*** Begin section ***

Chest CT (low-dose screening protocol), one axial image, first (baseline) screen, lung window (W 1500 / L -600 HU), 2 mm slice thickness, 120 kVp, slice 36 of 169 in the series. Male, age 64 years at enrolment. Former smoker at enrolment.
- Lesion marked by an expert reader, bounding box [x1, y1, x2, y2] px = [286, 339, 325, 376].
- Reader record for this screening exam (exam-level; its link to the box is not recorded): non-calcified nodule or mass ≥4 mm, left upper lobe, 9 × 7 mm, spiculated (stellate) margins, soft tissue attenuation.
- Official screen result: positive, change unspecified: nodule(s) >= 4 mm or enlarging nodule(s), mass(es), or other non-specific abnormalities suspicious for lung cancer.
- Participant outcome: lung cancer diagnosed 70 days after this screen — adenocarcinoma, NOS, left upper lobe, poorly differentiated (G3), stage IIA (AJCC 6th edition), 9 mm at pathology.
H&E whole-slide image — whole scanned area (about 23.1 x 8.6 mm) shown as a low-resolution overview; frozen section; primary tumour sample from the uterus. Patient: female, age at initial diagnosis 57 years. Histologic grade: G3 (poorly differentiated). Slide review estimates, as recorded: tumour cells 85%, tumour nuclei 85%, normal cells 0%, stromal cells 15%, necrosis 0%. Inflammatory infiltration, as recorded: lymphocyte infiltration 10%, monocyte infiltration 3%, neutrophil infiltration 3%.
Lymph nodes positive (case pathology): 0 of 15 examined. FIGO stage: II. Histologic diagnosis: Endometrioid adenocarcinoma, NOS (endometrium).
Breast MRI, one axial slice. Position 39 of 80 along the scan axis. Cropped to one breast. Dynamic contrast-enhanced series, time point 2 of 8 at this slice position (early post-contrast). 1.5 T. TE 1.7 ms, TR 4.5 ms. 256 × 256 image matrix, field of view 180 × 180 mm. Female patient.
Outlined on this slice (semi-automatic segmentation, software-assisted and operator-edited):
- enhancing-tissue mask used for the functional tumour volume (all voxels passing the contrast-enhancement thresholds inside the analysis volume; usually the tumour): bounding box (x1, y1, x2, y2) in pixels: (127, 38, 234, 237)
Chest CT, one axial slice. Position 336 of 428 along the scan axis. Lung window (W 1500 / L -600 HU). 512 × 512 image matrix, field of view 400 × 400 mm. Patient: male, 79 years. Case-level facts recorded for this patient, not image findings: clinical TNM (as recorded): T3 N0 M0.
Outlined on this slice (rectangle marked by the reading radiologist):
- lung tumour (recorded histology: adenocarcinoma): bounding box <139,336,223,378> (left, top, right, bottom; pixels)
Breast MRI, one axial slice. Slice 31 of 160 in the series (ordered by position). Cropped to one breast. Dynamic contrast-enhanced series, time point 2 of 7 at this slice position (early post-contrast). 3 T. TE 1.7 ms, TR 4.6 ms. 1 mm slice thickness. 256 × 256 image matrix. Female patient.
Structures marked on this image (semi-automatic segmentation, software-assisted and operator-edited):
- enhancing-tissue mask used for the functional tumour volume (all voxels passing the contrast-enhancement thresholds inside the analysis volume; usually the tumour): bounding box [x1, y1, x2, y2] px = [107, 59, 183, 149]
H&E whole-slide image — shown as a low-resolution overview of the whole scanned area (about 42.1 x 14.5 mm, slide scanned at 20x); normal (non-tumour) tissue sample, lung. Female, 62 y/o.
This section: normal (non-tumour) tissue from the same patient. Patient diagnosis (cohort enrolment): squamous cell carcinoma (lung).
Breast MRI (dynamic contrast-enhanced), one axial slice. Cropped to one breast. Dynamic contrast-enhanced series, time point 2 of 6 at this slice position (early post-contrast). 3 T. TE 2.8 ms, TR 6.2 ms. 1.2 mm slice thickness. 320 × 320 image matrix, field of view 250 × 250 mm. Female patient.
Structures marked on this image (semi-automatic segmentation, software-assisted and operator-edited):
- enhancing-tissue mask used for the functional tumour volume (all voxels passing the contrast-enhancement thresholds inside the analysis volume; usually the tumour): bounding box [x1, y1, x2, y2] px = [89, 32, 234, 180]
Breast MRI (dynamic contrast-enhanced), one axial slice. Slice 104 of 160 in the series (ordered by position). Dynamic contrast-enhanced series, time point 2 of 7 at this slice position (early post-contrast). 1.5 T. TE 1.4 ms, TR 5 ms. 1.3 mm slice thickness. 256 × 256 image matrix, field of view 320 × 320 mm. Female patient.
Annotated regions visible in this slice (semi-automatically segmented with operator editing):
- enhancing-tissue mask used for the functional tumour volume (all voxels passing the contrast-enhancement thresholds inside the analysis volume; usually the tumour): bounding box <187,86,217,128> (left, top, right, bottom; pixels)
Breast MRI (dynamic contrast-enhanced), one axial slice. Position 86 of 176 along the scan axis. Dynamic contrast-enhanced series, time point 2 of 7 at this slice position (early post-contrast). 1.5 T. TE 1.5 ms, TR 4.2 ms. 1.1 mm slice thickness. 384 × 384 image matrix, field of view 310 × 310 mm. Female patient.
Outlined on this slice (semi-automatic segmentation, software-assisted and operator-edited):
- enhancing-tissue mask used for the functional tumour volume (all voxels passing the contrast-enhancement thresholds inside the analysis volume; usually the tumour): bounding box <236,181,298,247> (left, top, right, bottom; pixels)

*** End section ***

- _Exercise details_
Using the data above, tally the lines that contain the string "slide" and state only the result.

- _Result of the task_
2